La investigación fue desarrollada por especialistas del Instituto de Cabo Eleuthera en colaboración con científicos internacionales, quienes analizaron muestras de sangre de 85 tiburones para detectar la presencia de sustancias ilícitas, estimulantes y fármacos.
Los resultados revelaron la presencia de cocaína, cafeína, acetaminofén y diclofenaco en distintas especies marinas, convirtiéndose en uno de los primeros estudios a nivel mundial en documentar este tipo de contaminación química en tiburones.
De acuerdo con medios locales de Bahamas, es la primera vez que se detectan cafeína y acetaminofén en tiburones en cualquier parte del mundo, así como los primeros registros de cocaína y diclofenaco en estos animales dentro del territorio bahameño.
Las sustancias fueron encontradas en 28 de los 85 ejemplares analizados en diferentes zonas de Eleuthera, isla ubicada a unos 84 kilómetros al este de Nassau.
La cafeína fue el compuesto detectado con mayor frecuencia, presente en 27 tiburones. El acetaminofén apareció en tres casos, el diclofenaco en otros tres y la cocaína en dos ejemplares.
Los investigadores señalaron que una de las áreas con mayor concentración de químicos fue The Aquaculture Cage, sitio frecuentado por embararcaciones turísticas y operadores de buceo recreativo que ofrecen experiencias de nado con tiburones.
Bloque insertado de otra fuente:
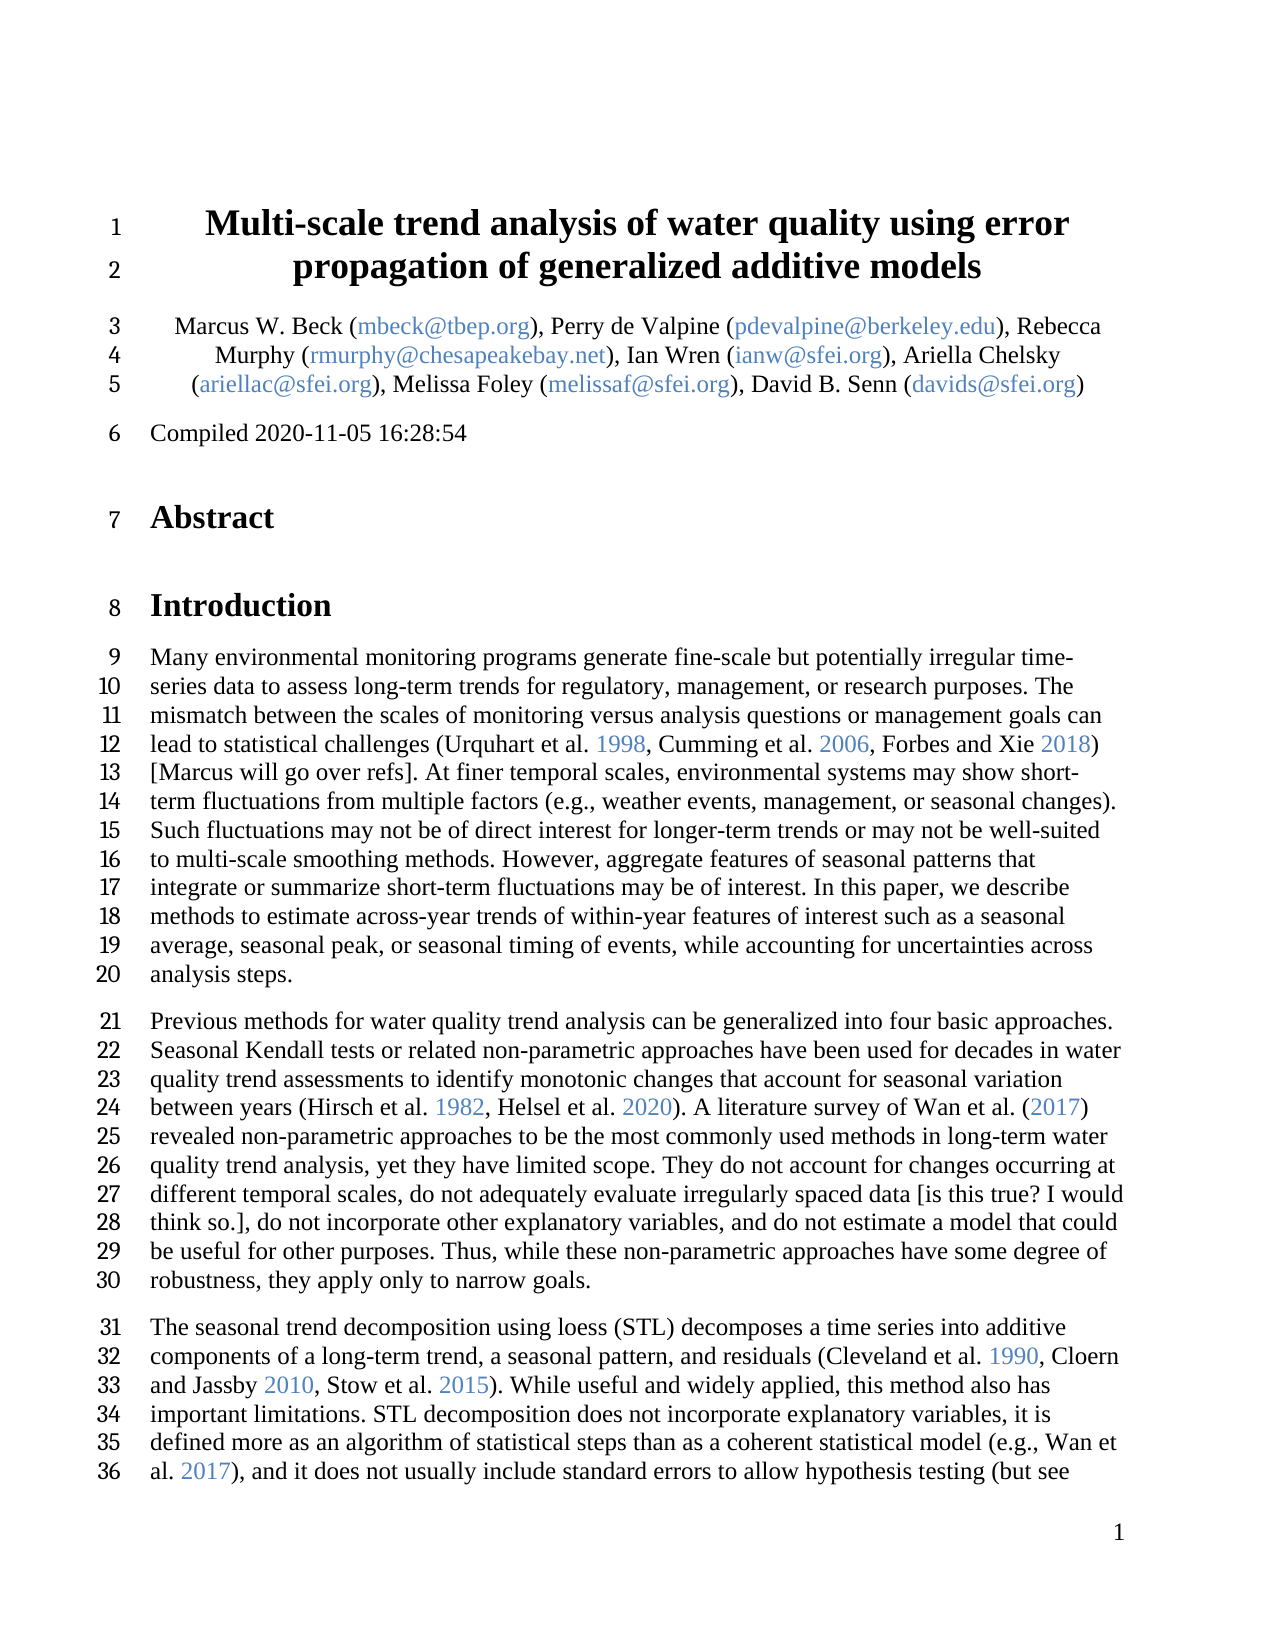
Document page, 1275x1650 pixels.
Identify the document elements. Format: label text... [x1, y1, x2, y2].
Según los científicos, la constante presencia de actividades humanas y embarcaciones en la zona podría estar contribuyendo a la contaminación del entorno marino y a la acumulación de residuos químicos en la fauna local.
El estudio adquiere relevancia debido al papel fundamental que desempeñan los tiburones en el equilibrio de los ecosistemas oceánicos. En Bahamas, además, estas especies representan uno de los principales atractivos del turismo ecológico y de conservación marina.
Aunque la investigación no encontró evidencia concluyente de daños físicos o afectaciones graves en la salud de los tiburones contaminados, sí identificó diferencias en los marcadores biológicos entre los animales expuestos a sustancias químicas y aquellos que no presentaban contaminación.
Los especialistas advirtieron que estos hallazgos reflejan el alcance de la contaminación provocada por la actividad humana y abren nuevas interrogantes sobre el impacto a largo plazo de residuos farmacéuticos y drogas ilícitas en la vida marina y en la salud de los océanos.